> **Work instructions**:
Say how many lines below hold the word "bowl"; give the number by itself.

> **Record set**:
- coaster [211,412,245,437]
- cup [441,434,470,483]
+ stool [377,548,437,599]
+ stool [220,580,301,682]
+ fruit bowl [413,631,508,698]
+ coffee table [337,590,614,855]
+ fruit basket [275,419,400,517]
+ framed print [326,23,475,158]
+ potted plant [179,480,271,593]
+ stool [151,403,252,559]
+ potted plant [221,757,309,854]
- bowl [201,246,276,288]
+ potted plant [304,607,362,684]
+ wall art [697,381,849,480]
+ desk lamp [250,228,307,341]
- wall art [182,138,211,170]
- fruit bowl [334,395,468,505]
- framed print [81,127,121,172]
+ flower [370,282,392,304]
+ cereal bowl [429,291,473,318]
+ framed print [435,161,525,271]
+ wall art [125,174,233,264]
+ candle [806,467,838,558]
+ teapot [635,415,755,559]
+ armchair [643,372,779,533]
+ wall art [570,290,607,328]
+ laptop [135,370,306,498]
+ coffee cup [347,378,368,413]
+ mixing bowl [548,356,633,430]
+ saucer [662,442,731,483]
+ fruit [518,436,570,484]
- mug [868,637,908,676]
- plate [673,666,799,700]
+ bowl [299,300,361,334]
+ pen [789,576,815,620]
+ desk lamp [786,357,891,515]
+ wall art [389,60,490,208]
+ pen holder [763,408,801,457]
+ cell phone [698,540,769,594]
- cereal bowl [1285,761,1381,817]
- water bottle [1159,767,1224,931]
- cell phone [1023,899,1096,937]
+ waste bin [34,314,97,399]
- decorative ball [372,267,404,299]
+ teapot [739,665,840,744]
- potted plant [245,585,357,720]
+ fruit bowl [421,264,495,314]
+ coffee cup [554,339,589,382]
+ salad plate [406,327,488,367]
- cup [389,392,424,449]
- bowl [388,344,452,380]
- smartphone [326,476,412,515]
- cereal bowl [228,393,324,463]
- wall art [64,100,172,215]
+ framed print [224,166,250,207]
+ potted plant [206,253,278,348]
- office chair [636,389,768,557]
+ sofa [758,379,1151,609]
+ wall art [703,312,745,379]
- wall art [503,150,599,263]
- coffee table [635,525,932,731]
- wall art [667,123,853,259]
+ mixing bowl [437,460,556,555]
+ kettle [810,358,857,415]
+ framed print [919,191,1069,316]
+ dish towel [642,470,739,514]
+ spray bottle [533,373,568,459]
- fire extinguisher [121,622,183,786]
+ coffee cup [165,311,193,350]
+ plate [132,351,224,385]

> **Result for this task**:
11